* _Material for the task_
============================================================

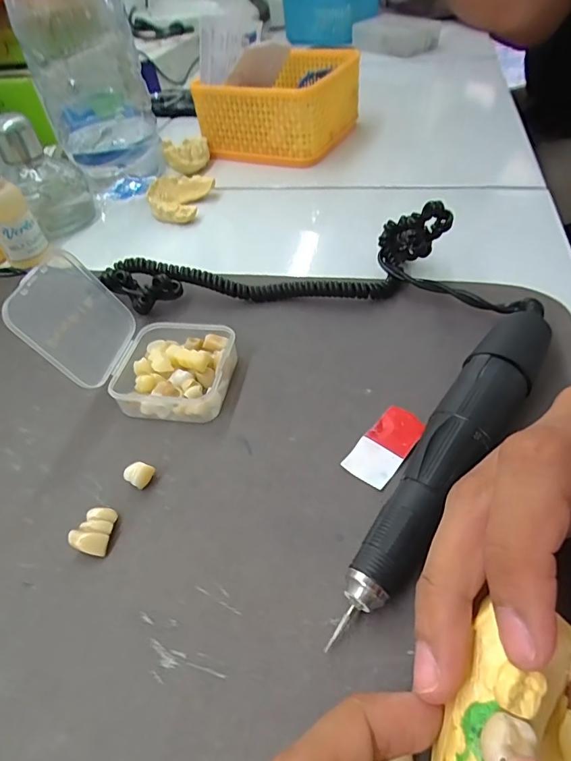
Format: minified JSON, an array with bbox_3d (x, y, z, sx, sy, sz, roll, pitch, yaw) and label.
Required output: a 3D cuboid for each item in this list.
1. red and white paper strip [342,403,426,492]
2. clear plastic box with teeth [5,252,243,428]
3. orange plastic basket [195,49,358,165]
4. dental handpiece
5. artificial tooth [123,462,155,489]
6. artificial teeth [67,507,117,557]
[{"bbox_3d":[0.045,0.028,0.203,0.020,0.004,0.042,28,55,28],"label":"red and white paper strip"},{"bbox_3d":[-0.075,-0.023,0.225,0.088,0.061,0.059,4,47,9],"label":"clear plastic box with teeth"},{"bbox_3d":[-0.002,-0.282,0.461,0.120,0.063,0.133,19,51,22],"label":"orange plastic basket"},{"bbox_3d":[0.069,0.026,0.182,0.026,0.030,0.157,26,55,27],"label":"dental handpiece"},{"bbox_3d":[-0.064,0.042,0.200,0.009,0.011,0.011,18,51,21],"label":"artificial tooth"},{"bbox_3d":[-0.077,0.060,0.182,0.013,0.008,0.019,0,47,6],"label":"artificial teeth"}]

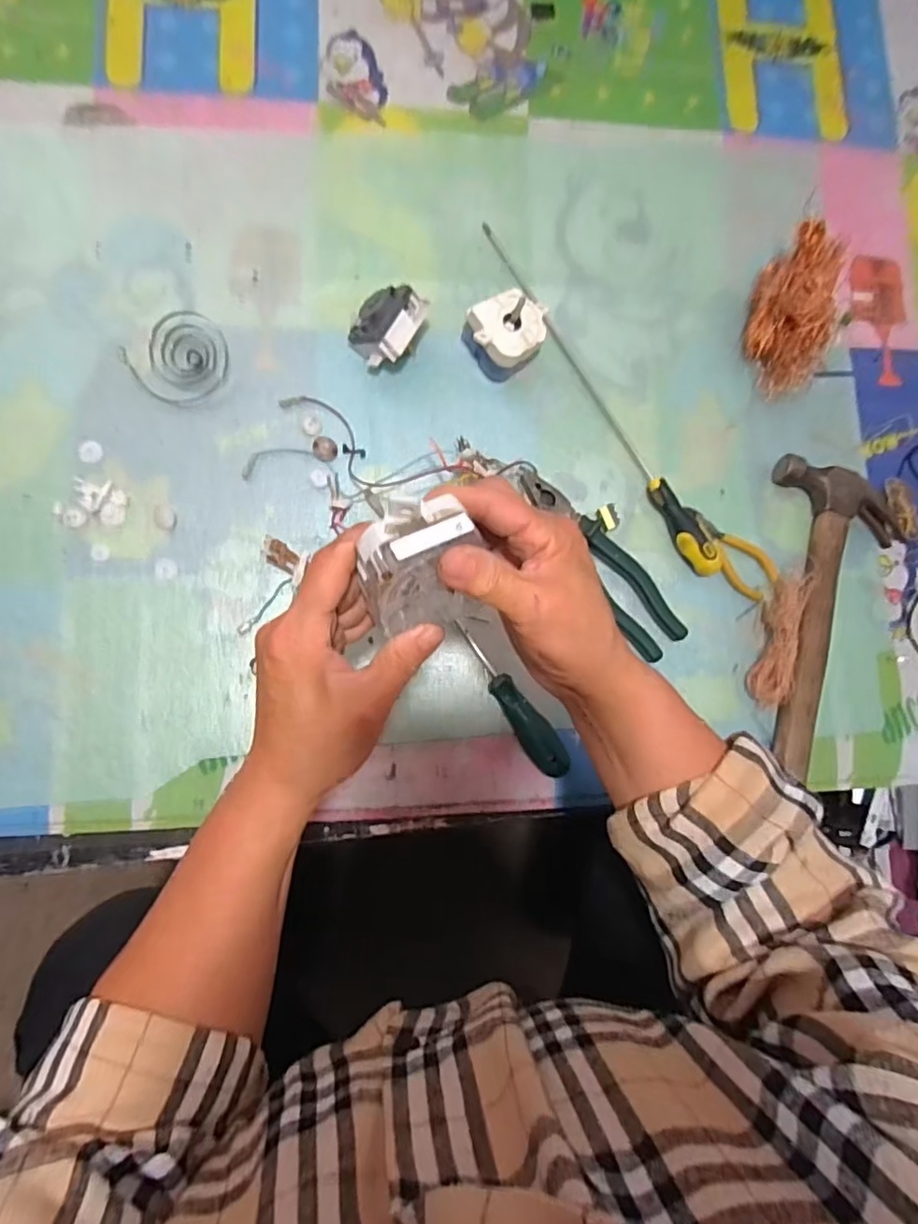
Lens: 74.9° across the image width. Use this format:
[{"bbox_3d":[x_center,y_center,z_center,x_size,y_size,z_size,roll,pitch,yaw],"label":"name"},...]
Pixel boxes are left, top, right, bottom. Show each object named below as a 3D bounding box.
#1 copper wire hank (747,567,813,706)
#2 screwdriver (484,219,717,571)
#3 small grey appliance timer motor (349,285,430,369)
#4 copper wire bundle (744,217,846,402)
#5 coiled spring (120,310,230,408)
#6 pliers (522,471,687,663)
[{"bbox_3d":[0.286,0.022,0.532,0.031,0.035,0.120,17,82,-3],"label":"copper wire hank"},{"bbox_3d":[0.134,-0.204,0.549,0.031,0.029,0.383,-29,87,-8],"label":"screwdriver"},{"bbox_3d":[-0.063,-0.249,0.530,0.052,0.047,0.063,30,82,-2],"label":"small grey appliance timer motor"},{"bbox_3d":[0.309,-0.276,0.556,0.065,0.064,0.133,12,82,-4],"label":"copper wire bundle"},{"bbox_3d":[-0.242,-0.222,0.527,0.078,0.008,0.081,1,83,-6],"label":"coiled spring"},{"bbox_3d":[0.122,-0.045,0.530,0.046,0.022,0.197,-39,88,-8],"label":"pliers"}]

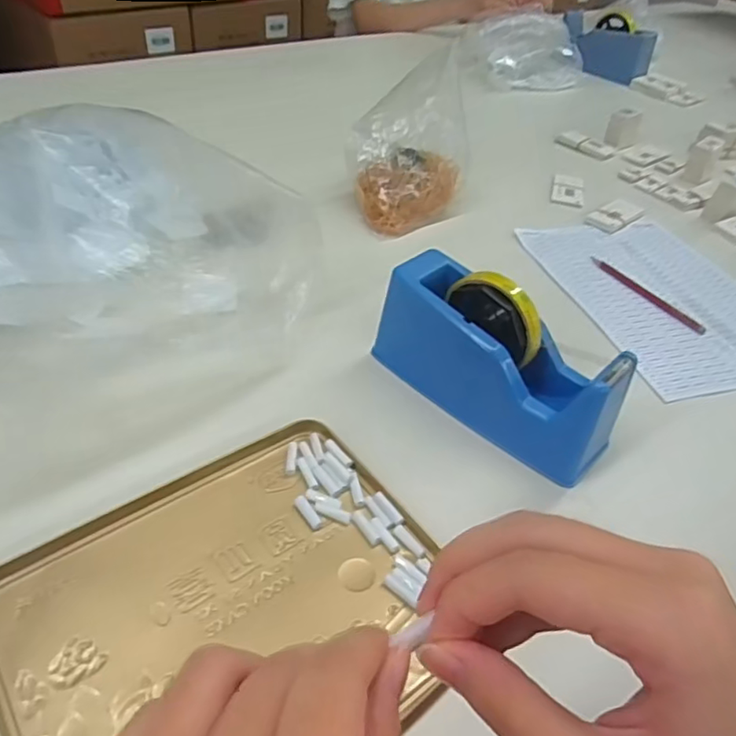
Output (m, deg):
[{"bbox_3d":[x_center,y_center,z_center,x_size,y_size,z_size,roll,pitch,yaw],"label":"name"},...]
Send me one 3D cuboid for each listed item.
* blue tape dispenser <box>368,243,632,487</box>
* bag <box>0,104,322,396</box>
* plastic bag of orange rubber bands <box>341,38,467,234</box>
[{"bbox_3d":[0.099,-0.009,0.467,0.072,0.108,0.199,-30,54,-33],"label":"blue tape dispenser"},{"bbox_3d":[-0.281,-0.104,0.515,0.454,0.117,0.306,8,43,2],"label":"bag"},{"bbox_3d":[0.051,-0.259,0.707,0.144,0.163,0.166,4,43,-2],"label":"plastic bag of orange rubber bands"}]

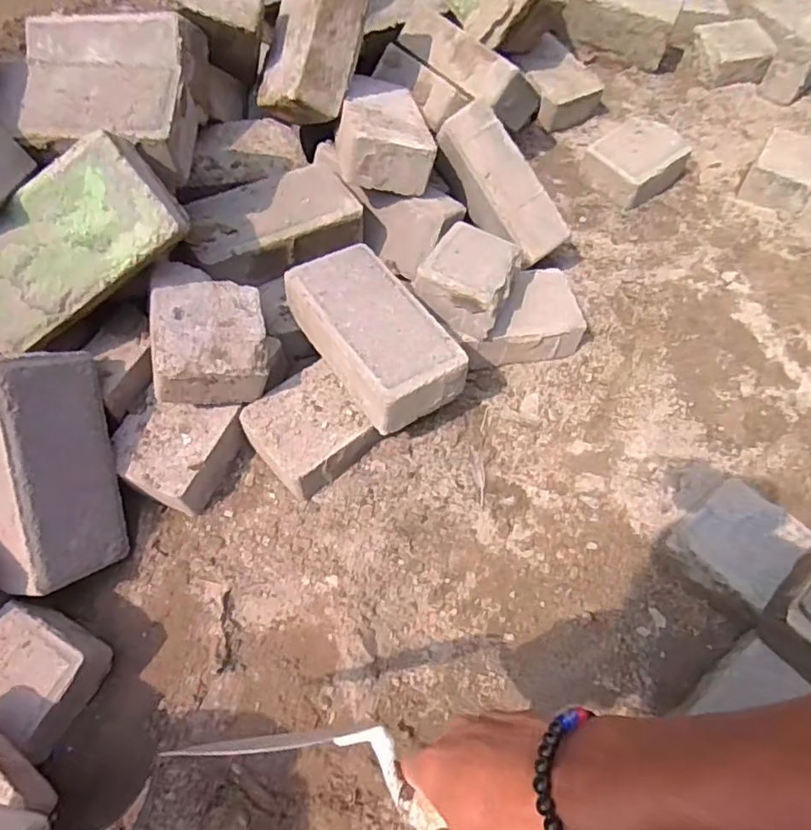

============================================================

* _Assigned task_
Whenever a line of the listing above holds the word "item", copy that line.

* _Task result_
Required output: a 3D cuboid for each item in this list.
Send me one 3D cuboid for each listed item.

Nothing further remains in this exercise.